[[ Selected excerpt open ]]
THEBATHTUBPROJECT

exploring vulnerability and transparency one bath at a time

Tag: Fear

Mykalee “Mykie” McGowan

Mykalee McGowan

 

Date of Interview: November 4, 2016

Name: Mykalee “Mykie” McGowan

Age: 23

Pronouns: She/Her

Location: Washington, DC

 

How often do you bathe or shower?

I try to do it like, twice a day. That’s showering, baths, I want to start doing that once a week and things of that nature with spiritual baths. So, alright, so I say that I’m a witch and I feel that baths are very healing and it’s very calm. And you know, sometimes showers just don’t do it for me. So I want to take spiritual baths once a week to unwind, get the stress out, relax as well as doing some witchy shit like setting intentions and doing spells. Yeah.

If you were an underwater creature which one would you be? Mythical or real.

Cool beans, cuz the first thing that popped in my head is a mermaid. I would be a mermaid! Yeah, I feel like the human form sometimes is not negative, but it’s whatever while still being cool. You can have the fishy aspect and the human aspect, I wouldn’t want to get totally rid of the human part.

What are you passionate about?

I’m passionate about creating, I’m passionate about expressing myself as well as showing people dope shit. And dope events. And bringing dope people to dope people. I am kind of known as the person who knows everybody, that knows everything that’s going on. I have my friends telling me “GIRL! You should have told me about that event, what the hell!” Because I just like what people do and I just want to show that to the world and help people express that and help them express themselves. But right now I’m trying to learn to express myself cuz I’m dope too ::laughs::.

What do you feel is your biggest accomplishment?

My biggest accomplishment is starting my own business. My biggest accomplishment is starting my own business because I’m the only one in my family that has done that. I think about where I was in 2015, I was broke as fuck, my father had just passed away, dealing with a lot of depression and anxiety and stuff like that. To now, when I started my business in July, to know that I’m the only person in my family to have done that. It just feels really really good, it feels really sweet ::laughs::. Especially because I’m the black sheep of my family and a lot of times, my mom asks “what are you doing?”. It just feels good to have something that I own.

What do you mean by black sheep?

I mean I’m the black sheep cuz I’m the one… So my sister was in the army. My other sister graduated college on time and she’s the youngest, she’s a year younger than I am, she has a job and a car and a house. And here I am trying to figure it all out in this very small room, in this house in DC. When you’re raised by Jamaican parents, having a secure and normal career is what they want for you. But I can’t physically, mentally, or emotionally get a “normal” job. Whenever I try, It always backfires. Like, God won’t let me. So to be outside of a having a car/house/job, that’s me being a black sheep. Yeah. And I’m still doing okay!
[[ Selected excerpt closed ]]
[[ Dataset excerpts open ]]
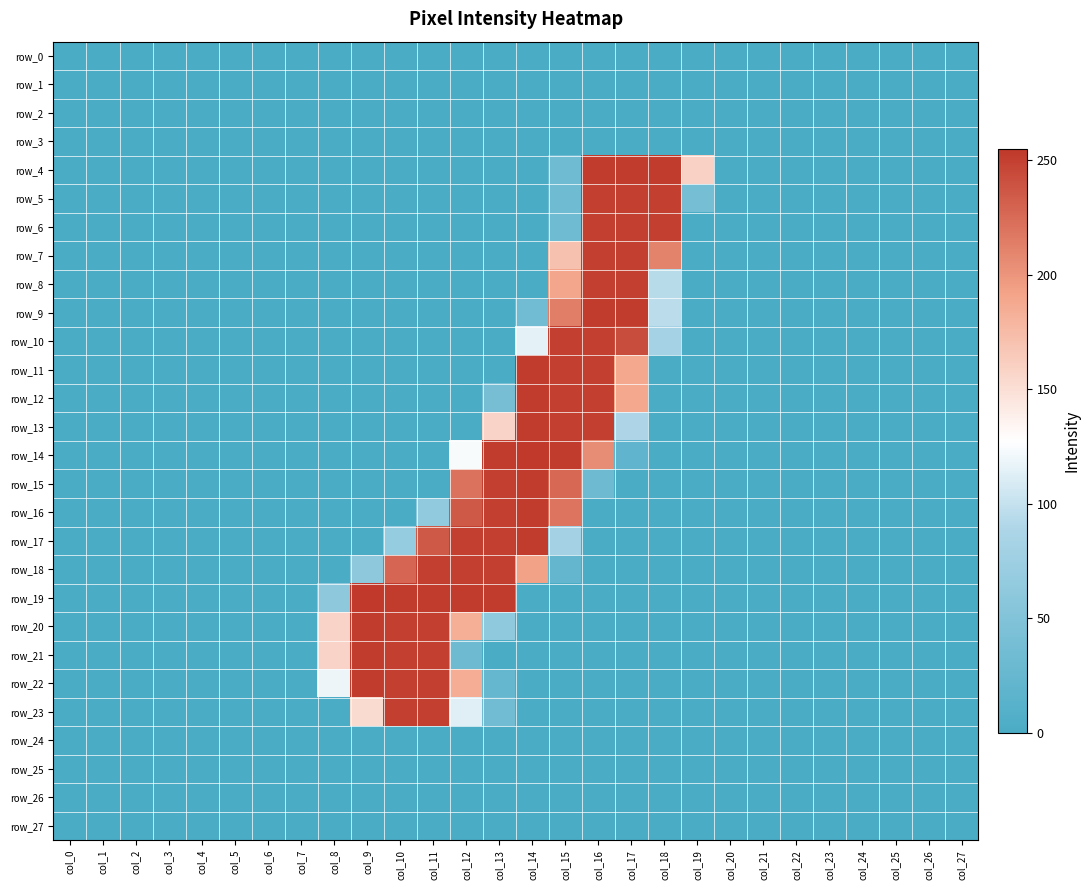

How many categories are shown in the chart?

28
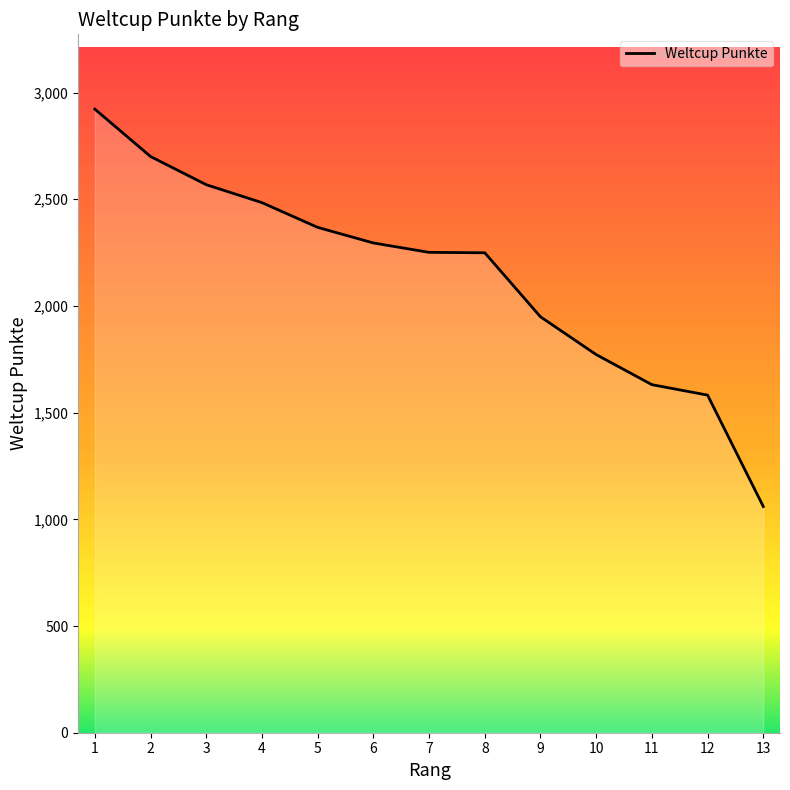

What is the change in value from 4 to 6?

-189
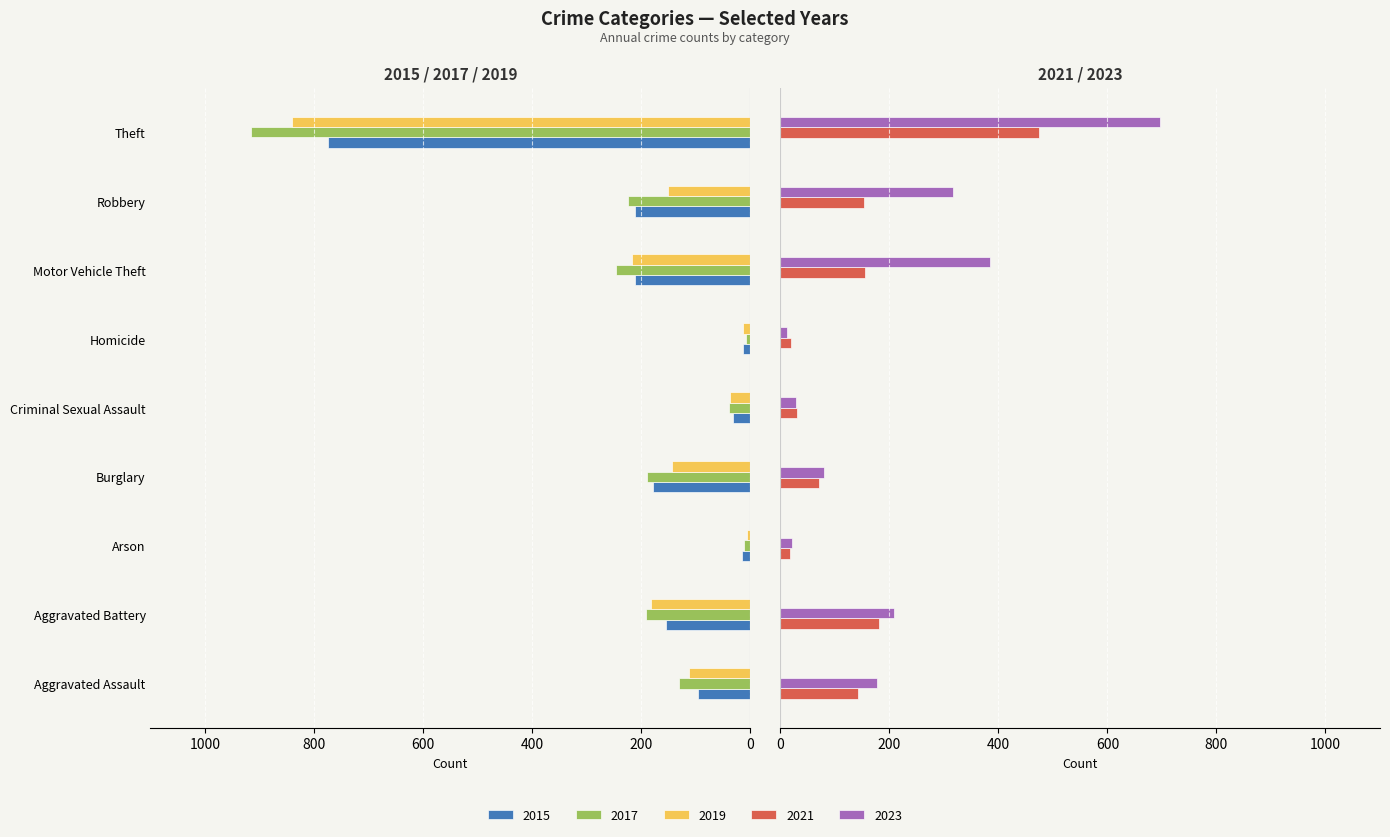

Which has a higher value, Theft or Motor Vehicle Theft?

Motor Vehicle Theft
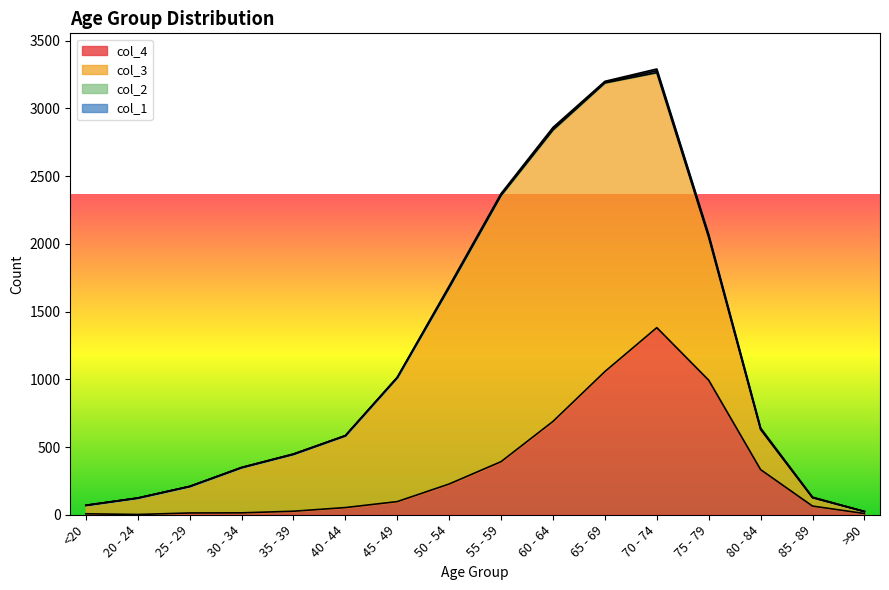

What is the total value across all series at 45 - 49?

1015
[[ Dataset excerpts closed ]]
Try it -> Copy the interview passage that begins with "I try to do" and stops after "Mythical or real.", swapping "spiritual baths" for "ritual baths" wherever it occurs.

Response ->
I try to do it like, twice a day. That’s showering, baths, I want to start doing that once a week and things of that nature with ritual baths. So, alright, so I say that I’m a witch and I feel that baths are very healing and it’s very calm. And you know, sometimes showers just don’t do it for me. So I want to take ritual baths once a week to unwind, get the stress out, relax as well as doing some witchy shit like setting intentions and doing spells. Yeah.

If you were an underwater creature which one would you be? Mythical or real.